Dare Dream Discover



A dragon blood tree at night on Socotra

  1. The island archipelago of Socotra lies off the Southeast coast of Yemen, to which it belongs and close to the horn of Africa. It is known as ‘the Galapagos of the Indian Ocean’. It has 825 plant species and over a third of these are found nowhere else in the world. These include the Frankincense tree.

Me with a frankinsense tree in Socotra

Also what is called locally the Bottle tree for its ability to store water.

A bottle tree in Socotra

It is also known as a desert rose due to the beautiful pink blooms when it flowers.

A desert rose in Socotra

The most famous of all though are the Dragon Blood trees, the iconic symbol of Socotra

  • A forest of Dragon Blood trees in Socotra

These wonderful trees are only found on Socrota. Seeds have been taken to try to grow them elsewhere but all attempts failed. Some of the large trees are between 700 – 900 years old.  The reason for their name is the deep shade of red of the resin which seeps from the tree when it is cut. This is used for traditional medicine, to make cosmetics and skin care products and as paint.

  1. Me with a Dragon Blood tree in Socotra

90% of its reptile species are also unique to the islands. 200 bird specks live or visit here and it has the highest concentration of Egyptian vultures in the world.

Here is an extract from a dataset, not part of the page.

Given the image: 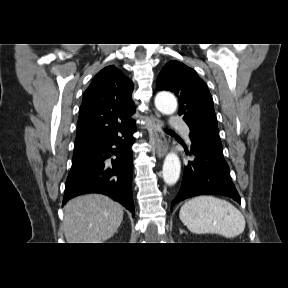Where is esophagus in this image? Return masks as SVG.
<instances>
[{"mask_svg": "<svg viewBox=\"0 0 288 288\" xmlns=\"http://www.w3.org/2000/svg\"><path fill=\"white\" fill-rule=\"evenodd\" d=\"M150 124L153 129L155 139V151L159 158L165 156L167 151V139L163 131V125L159 118L155 116L150 117Z\"/></svg>", "mask_w": 288, "mask_h": 288, "instance_id": "obj_1", "label": "esophagus"}]
</instances>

  1. An Egyptian vulture in Socotra

The seas surrounding it are home to 250 types of coral, 750 different types of fish and 300 species of crustacean. In total 700 species are endemic to Socotra. This is also why the island was granted World Heritage status in 2008.

A crab in Socotra

I can only describe Socotra as magical. The scenery was simply spectacular and everywhere I went I received a wonderful, warm welcome. Everyday was an adventure, so different, so diverse. It’s hard to know where to start. I think the easiest way is to take it day by day.

Getting There

To visit Socotra you need to go with a guide or tour. I don’t like big groups and would rather use local companies. A friend who has visited Socotra twice recommended Rafat. He is the longest serving guide on the island and as well as guiding for major tour companies, 2 years ago set up his own tour company.

This is Rafat’s instagram:


and website


Our guide with his daughter in Socotra

Our guide jumping down a sand dune in Socotra

I advertised for a travel companion to reduce the cost. Cynthia agreed to join me. The cost was much less than if I had gone with a tour group and both Rafat and our driver Fadhel took such wonderful care of us.

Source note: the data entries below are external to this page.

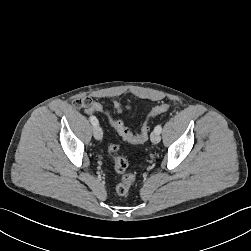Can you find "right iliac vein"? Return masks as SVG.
<instances>
[{
	"mask_svg": "<svg viewBox=\"0 0 251 251\" xmlns=\"http://www.w3.org/2000/svg\"><path fill=\"white\" fill-rule=\"evenodd\" d=\"M93 134H94L95 139L101 140L103 137V131H102L101 127L98 125L94 126Z\"/></svg>",
	"mask_w": 251,
	"mask_h": 251,
	"instance_id": "obj_1",
	"label": "right iliac vein"
}]
</instances>
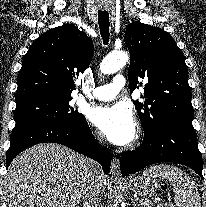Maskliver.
Here are the masks:
<instances>
[{
	"instance_id": "liver-1",
	"label": "liver",
	"mask_w": 206,
	"mask_h": 207,
	"mask_svg": "<svg viewBox=\"0 0 206 207\" xmlns=\"http://www.w3.org/2000/svg\"><path fill=\"white\" fill-rule=\"evenodd\" d=\"M86 157L59 144H38L11 163L5 176L9 207H78L89 185ZM107 179L102 175L100 191Z\"/></svg>"
}]
</instances>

Me with our driver and guide in Socotra

There is only one flight a week from Abu Dhabi on a Tuesday. It is a charter flight so not bookable direct and doesn’t show up on search engines like Skyscanner. Rafat gave the contact details of the agent and he booked it for me. Rafat also sorted out my visa. The flight is a little over 2 hours and was a lovely flight. The airport is small and chaotic but Rafat met us off the plane and sorted everything out for us.

Socotra airport

Socotra day 1

It was lunchtime so we stopped off at a local restaurant for our first fresh fish of the trip.

Our first meal in Socotra, fresh fish

We’d be camping on a beach on the other side of the island. It was a beautiful setting, fringed by huge sand dunes at one side and the Arabian sea at the other.

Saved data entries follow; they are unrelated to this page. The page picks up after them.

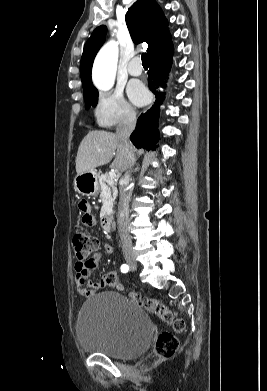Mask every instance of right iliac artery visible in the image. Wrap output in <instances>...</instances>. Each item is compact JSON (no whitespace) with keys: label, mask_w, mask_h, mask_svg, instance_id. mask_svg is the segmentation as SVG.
Here are the masks:
<instances>
[{"label":"right iliac artery","mask_w":267,"mask_h":391,"mask_svg":"<svg viewBox=\"0 0 267 391\" xmlns=\"http://www.w3.org/2000/svg\"><path fill=\"white\" fill-rule=\"evenodd\" d=\"M128 270H129V267H128V265H126V264H123V265L121 266V271H122L123 273H126V272H128Z\"/></svg>","instance_id":"obj_1"}]
</instances>
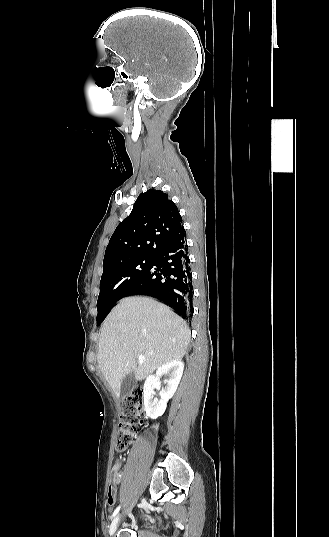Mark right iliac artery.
<instances>
[{
	"instance_id": "obj_1",
	"label": "right iliac artery",
	"mask_w": 329,
	"mask_h": 537,
	"mask_svg": "<svg viewBox=\"0 0 329 537\" xmlns=\"http://www.w3.org/2000/svg\"><path fill=\"white\" fill-rule=\"evenodd\" d=\"M120 508H121V505H119V506L114 510V512H113V514H112V516H111V518H114V517L118 514Z\"/></svg>"
}]
</instances>
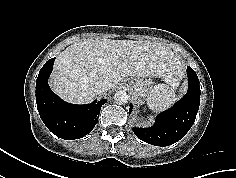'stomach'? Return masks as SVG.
Returning <instances> with one entry per match:
<instances>
[{
  "mask_svg": "<svg viewBox=\"0 0 236 178\" xmlns=\"http://www.w3.org/2000/svg\"><path fill=\"white\" fill-rule=\"evenodd\" d=\"M152 88L153 81L151 77L136 78L130 82L131 93L137 100L147 99Z\"/></svg>",
  "mask_w": 236,
  "mask_h": 178,
  "instance_id": "obj_1",
  "label": "stomach"
}]
</instances>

Beach we camped on in Socotra

Beautiful beach in Socotra

Seabirds on the beach in Socotra

This was Arher beach, our home for the next 2 nights.

A beautiful seashell on a beach in Socotra

A heron on the beach in Socotra

Shells Socotra

Our tents were put up for us. I offered to help but was told to relax, so there was nothing for it but a rum and coke aperitif before dinner.

An aperitif before dinner on the beach Socotra

With a little company.

A culture on the beach in Socotra

A beach in Socotra

Fadhel cooked a wonderful dinner and then a bonfire was built on the beach.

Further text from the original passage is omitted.